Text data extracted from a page
========

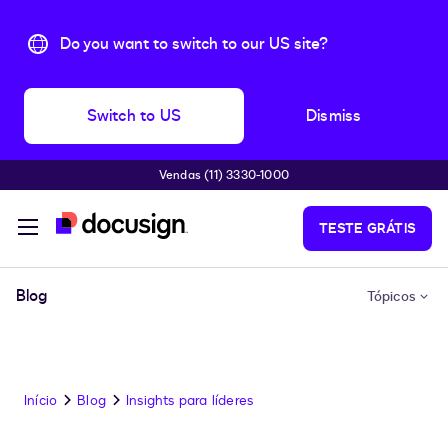
Do you want to switch to our US site?
Switch to US
Dismiss
Vendas (11) 3330-1000
Pular para o conteúdo principal
TESTE GRÁTIS
Blog
Tópicos
Início
Blog
Insights para líderes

========

Render every line of text in the records as a JSON list of strings, one string per line, skipping blank lines. Leave the pictures out.

- RESPONSE TO THIS TASK
[
  "Do you want to switch to our US site?",
  "Switch to US",
  "Dismiss",
  "Vendas (11) 3330-1000",
  "Pular para o conteúdo principal",
  "TESTE GRÁTIS",
  "Blog",
  "Tópicos",
  "Início",
  "Blog",
  "Insights para líderes"
]